中国、石炭・鉄鋼の国外流出抑制策改善が必要=税関
[上海 29日 ロイター] 中国税関はウェブサイトに掲載したリポートで、輸出税の引き上げや輸出割当制度が石炭や鉄鋼供給の国外流出抑制に十分機能していないとの認識を示し、制度改善の必要があると指摘した。

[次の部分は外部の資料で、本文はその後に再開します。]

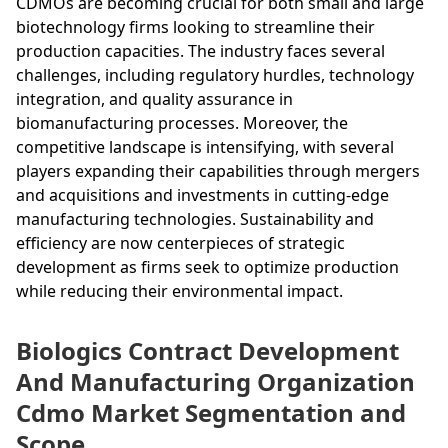
CDMOs are becoming crucial for both small and large
biotechnology firms looking to streamline their
production capacities. The industry faces several
challenges, including regulatory hurdles, technology
integration, and quality assurance in
biomanufacturing processes. Moreover, the
competitive landscape is intensifying, with several
players expanding their capabilities through mergers
and acquisitions and investments in cutting-edge
manufacturing technologies. Sustainability and
efficiency are now centerpieces of strategic
development as firms seek to optimize production
while reducing their environmental impact.
Biologics Contract Development
And Manufacturing Organization
Cdmo Market Segmentation and
Scope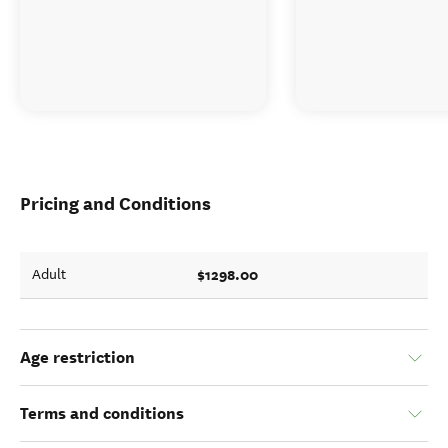
Pricing and Conditions
$1298.00
Adult
Age restriction
Terms and conditions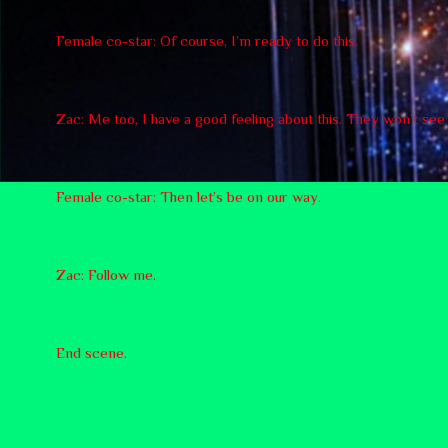
Female co-star: Of course, I’m ready to do this.
Zac: Me too, I have a good feeling about this. They won’t se
Female co-star: Then let’s be on our way.
Zac: Follow me.
End scene.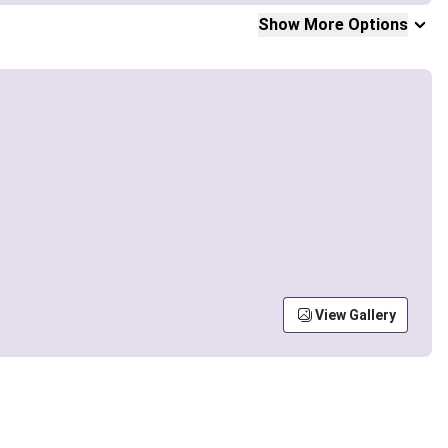
Show More Options
View Gallery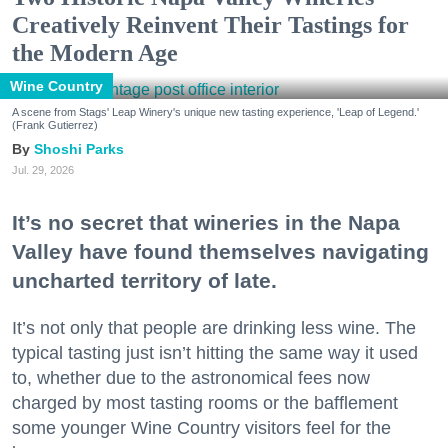
Creatively Reinvent Their Tastings for
the Modern Age
Wine Country
A scene from Stags' Leap Winery's unique new tasting experience, 'Leap of Legend.'
(Frank Gutierrez)
Shoshi Parks
Jul. 29, 2026
It’s no secret that wineries in the Napa
Valley have found themselves navigating
uncharted territory of late.
It’s not only that people are drinking less wine. The
typical tasting just isn’t hitting the same way it used
to, whether due to the astronomical fees now
charged by most tasting rooms or the bafflement
some younger Wine Country visitors feel for the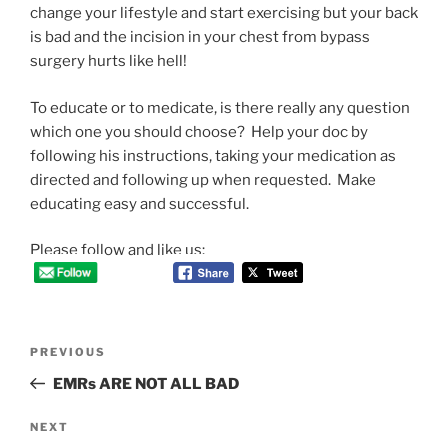
change your lifestyle and start exercising but your back
is bad and the incision in your chest from bypass
surgery hurts like hell!
To educate or to medicate, is there really any question
which one you should choose? Help your doc by
following his instructions, taking your medication as
directed and following up when requested. Make
educating easy and successful.
Please follow and like us:
Post
Previous
PREVIOUS
navigation
Post
EMRs ARE NOT ALL BAD
Next
NEXT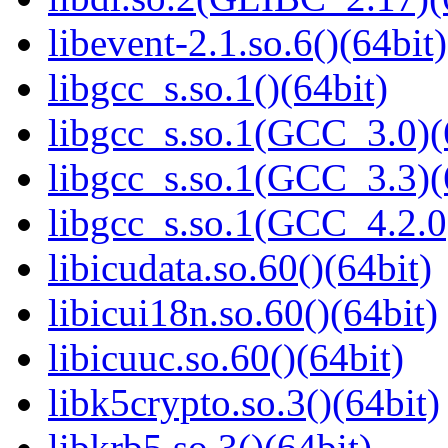
libevent-2.1.so.6()(64bit)
libgcc_s.so.1()(64bit)
libgcc_s.so.1(GCC_3.0)(
libgcc_s.so.1(GCC_3.3)(
libgcc_s.so.1(GCC_4.2.0
libicudata.so.60()(64bit)
libicui18n.so.60()(64bit)
libicuuc.so.60()(64bit)
libk5crypto.so.3()(64bit)
libkrb5.so.3()(64bit)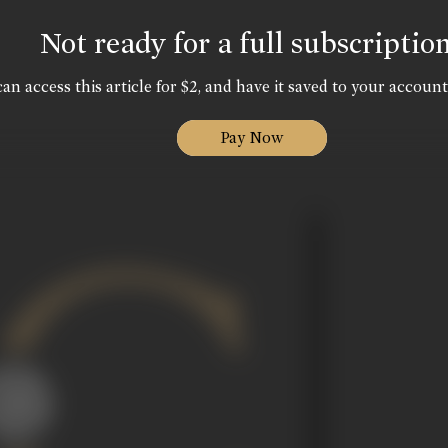
Not ready for a full subscriptio
an access this article for $2, and have it saved to your account
Pay Now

税関はまた、中国企業は海外に石炭供給ベースを確立し、長期契約を結ぶことで安定供給を確保すべきだとした。
中国は今年上期の時点で依然として石炭純輸出国の立場を維持しているが、政府が石炭供給の国外流出抑制を図るなか、この傾向はいずれ逆転する見通し。
税関統計によると、今年上期の中国の石炭輸出は前年同期比10%増加した。また、国際鉄鋼価格の上昇を背景に、5月の鉄鋼輸出は556万トンと10カ月ぶりの水準に増加。6月は522万トンだった。
リポートはこれについて「国際鉄鋼価格の急速な上昇を受けて、輸出税引き上げの効果が薄れている」と指摘。鉄鋼メーカーは価値の高い鉄鋼製品を輸出し、エネルギー消費と環境汚染の削減に努めるべきとの認識を示した。